Zentrale Herausforderungen

Drei zentrale Herausforderungen für das Gelingen einer Betriebsübergabe sind für die Inhaber die Suche nach einem geeigneten Nachfolger (57 Prozent), die Ermittlung des Unternehmenswertes (40 Prozent) und steuerliche Aspekte (31 Prozent).

 

63,6 Durchschnittsalter

Das Durchschnittsalter der Übergebenden liegt bei 63,6 Jahren. 50 Prozent der Übergebenden sind bereits 63 Jahre oder älter.
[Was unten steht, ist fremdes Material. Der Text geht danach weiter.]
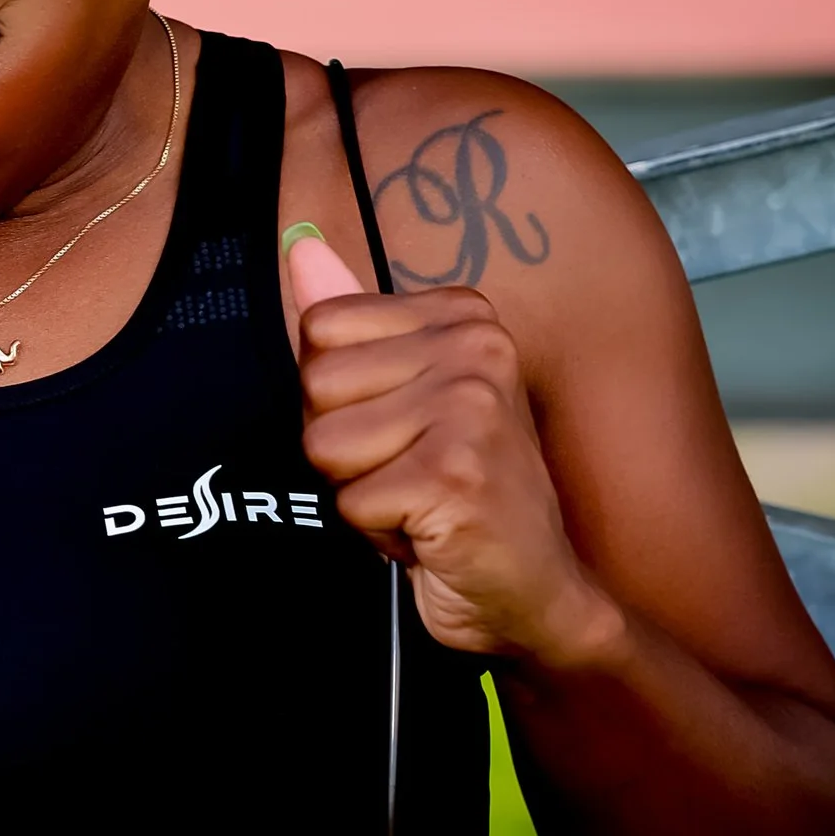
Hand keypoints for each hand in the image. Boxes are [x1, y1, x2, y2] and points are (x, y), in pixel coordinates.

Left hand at [285, 230, 619, 665]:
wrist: (535, 591)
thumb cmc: (464, 493)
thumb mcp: (404, 394)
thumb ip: (349, 321)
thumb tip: (299, 244)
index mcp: (462, 317)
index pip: (319, 329)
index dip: (339, 397)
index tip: (399, 426)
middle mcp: (476, 349)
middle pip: (315, 383)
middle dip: (343, 447)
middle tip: (409, 470)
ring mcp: (470, 409)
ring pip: (324, 445)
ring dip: (360, 492)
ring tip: (419, 498)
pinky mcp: (455, 474)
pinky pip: (351, 501)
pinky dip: (379, 533)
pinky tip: (431, 531)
Das Durchschnittsalter der Übernehmenden beträgt 38,3 Jahre.

 

22 Prozent

22 Prozent der Handwerksbetriebe in Deutschland wollen laut der Umfrage des ZDHs in den kommenden 5 Jahren an einen Nachfolger übergeben. 11 Prozent geben an, den Betrieb innerhalb der nächsten fünf Jahre schließen zu müssen.

 

Übergabe in der Familie?

War es früher selbstverständlich, dass der Betrieb innerhalb der Familie übergeben wurde, so ist das heute nicht mehr automatisch der Fall. Es sind laut ZDH zwar immer noch 36 Prozent aller Unternehmen, in 12 Prozent übernimmt ein Mitarbeiter.